Provando adesso a fare quattro conti, ognuno di noi potrà tirare le dovute somme: Lucenti non era all’altezza? La squadra lo ha tradito? Occorreva dargli ancora tempo? Anche se poche, cinque giornate sono bastate per capire che tra il Vittoria e Gaetano Lucenti non ci sarebbe mai stato un grande feeling.

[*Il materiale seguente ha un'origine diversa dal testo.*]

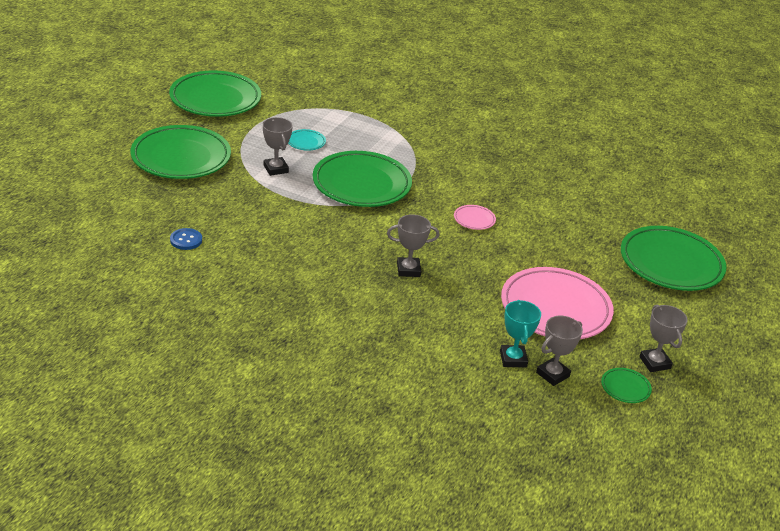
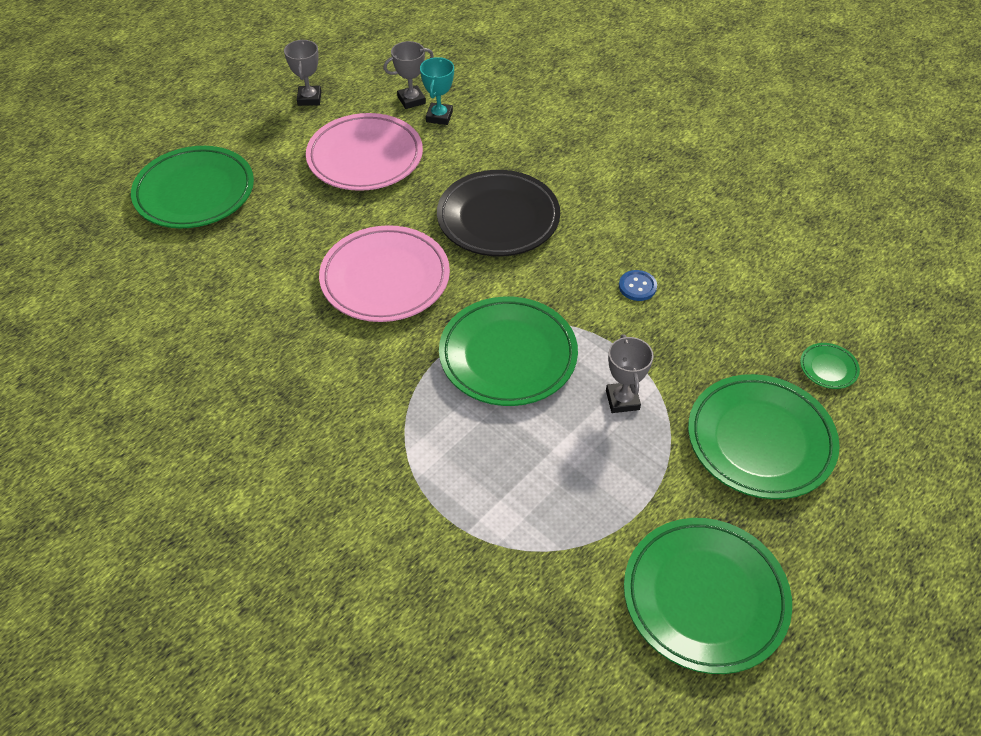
camera: 160 degrees left, 15 degrees up
blue button [170,228,202,250] -> blue button moved to [619,270,657,301]
turquoise plate [288,129,326,151] -> none
grey trophy [387,214,440,277] -> black plate [437,170,560,256]
pink plate [454,205,496,230] -> pink plate [319,225,450,322], size x2.41
green plate [601,368,652,403] -> green plate moved to [800,343,860,389]

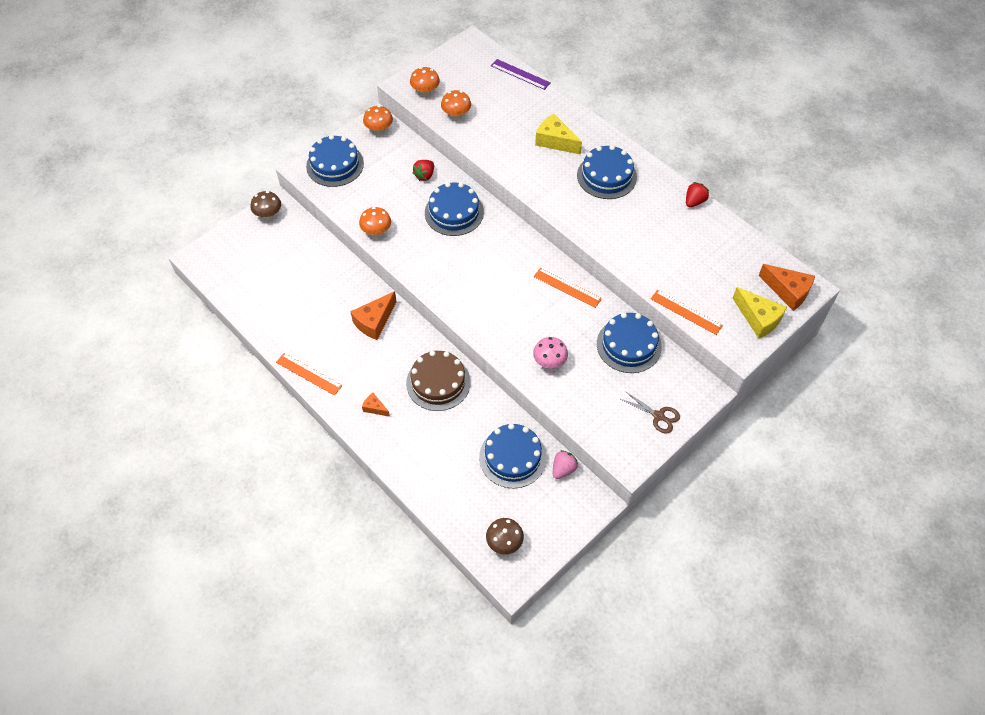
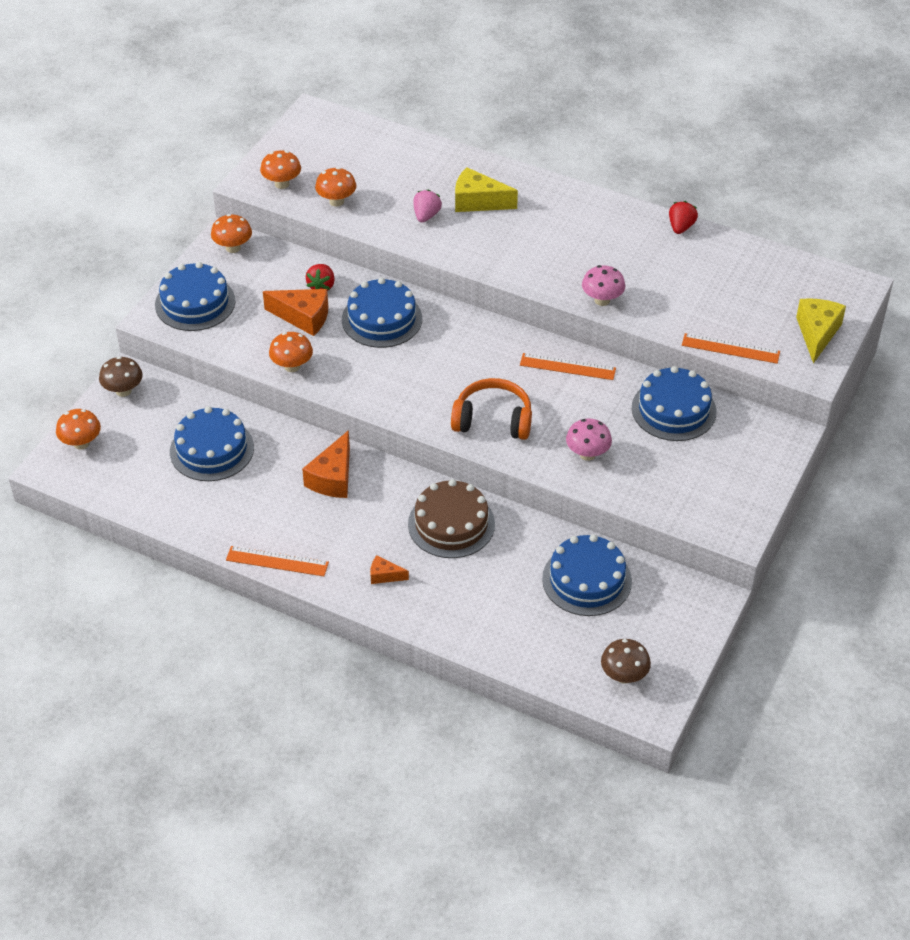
camera: 20 degrees left, 10 degrees down
purple ruler [491,59,551,90] -> none
pink strawberry [553,450,578,479] -> pink strawberry moved to [413,189,442,222]
blue cake [577,145,637,199] -> blue cake moved to [170,406,254,481]
brown scissors [621,391,680,434] -> none
yellow cheese [732,287,787,338] -> yellow cheese turned 105 degrees counterclockwise [796,298,846,363]
orange cheese [758,264,815,311] -> orange cheese moved to [263,289,328,336]
none -> orange mushroom [56,409,101,450]
none -> orange headphones [451,378,532,440]
none -> pink mushroom [582,265,625,306]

Dispiace per la persona – corretta e professionale come pochi in questo ambiente – ma Lucenti è stato costretto a lasciare dopo aver collezionato 10 punti in 5 partite di campionato.

LA CRONACA DELLA PARTITA
Nel primo tempo i primi 15’ trascorrono senza alcun sussulto. Il primo rischio lo corre il Vittoria, con un colpo di testa del vicecapitano avolese Ricca salvato da un difensore del Vittoria sulla linea di porta. Per i biancorossi risponde Mensah con un tiro al volo di prima intenzione alto sopra la traversa. Nella ripresa è il Vittoria a farsi vivo per primo. Su un traversone di Mensah la difesa ospite rischia il clamoroso autogol, mentre al 15’ Lo Giudice non riesce a buttare in rete un pallone vagante sulla linea di porta avolese. Ma i brividi finali sono tutti per i biancorossi, quando in contropiede il neo entrato Singleton colpisce in pieno il palo tutto solo di fronte a Maltese. Il pareggio alla fine è il risultato più giusto.